### Information supplied
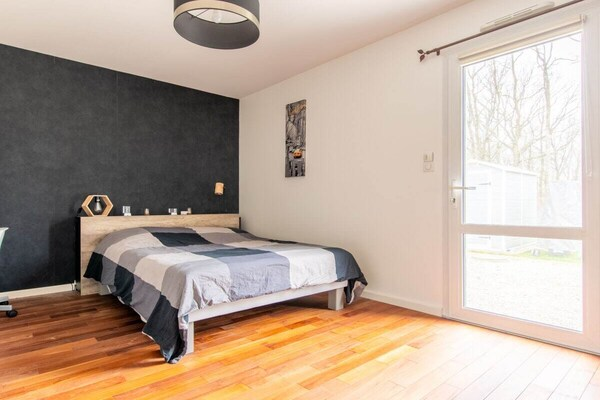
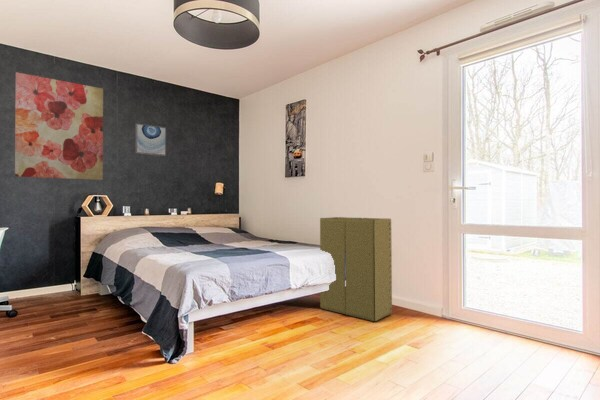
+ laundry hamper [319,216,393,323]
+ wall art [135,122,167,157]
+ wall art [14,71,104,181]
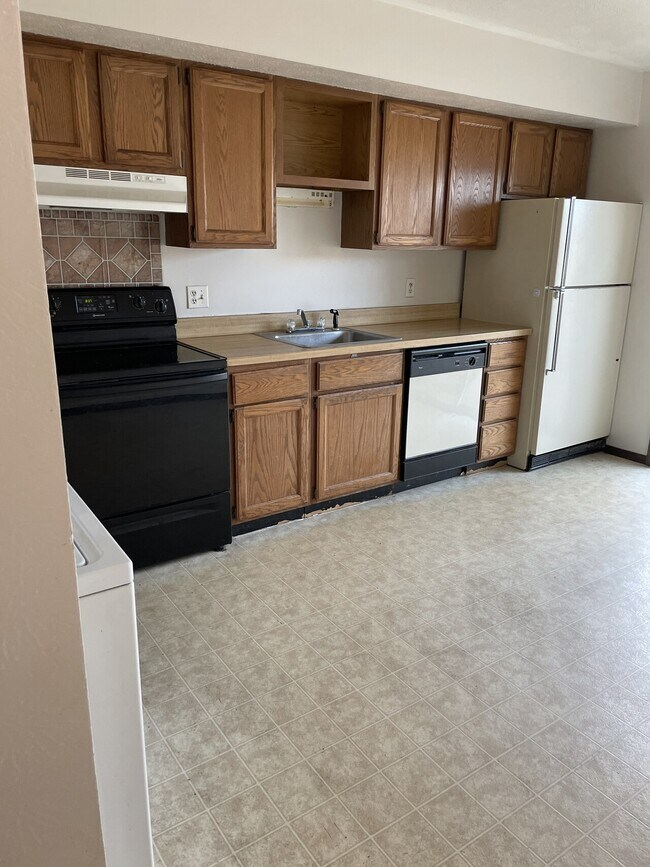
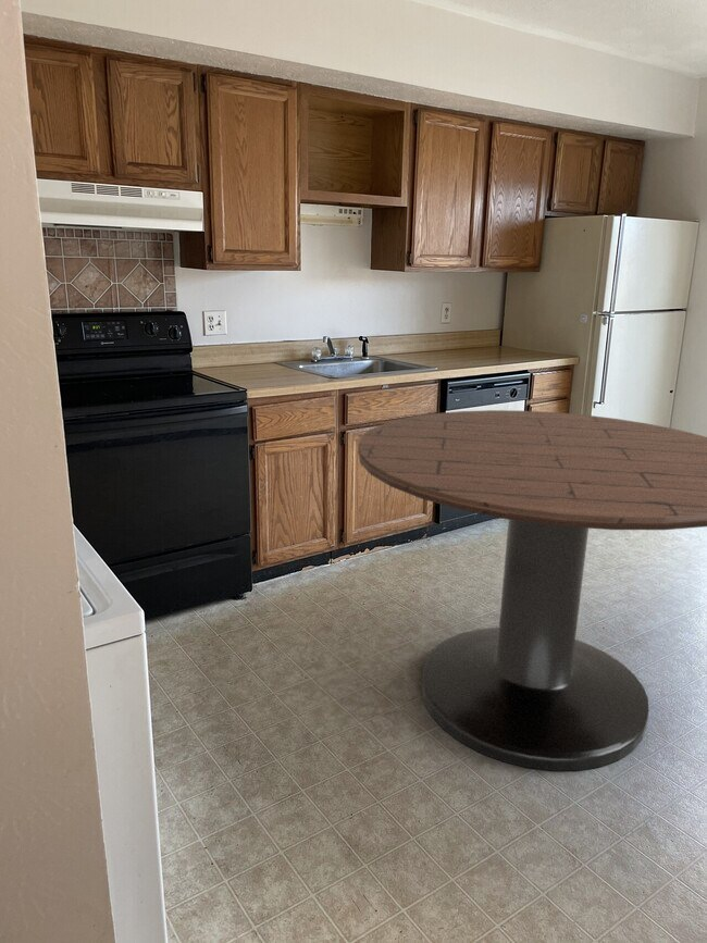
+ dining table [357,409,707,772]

### Task to carry out
The expected output is the full data above, reproduced exactly with no images.

### Task output
+ laundry hamper [319,216,393,323]
+ wall art [135,122,167,157]
+ wall art [14,71,104,181]
+ dining table [357,409,707,772]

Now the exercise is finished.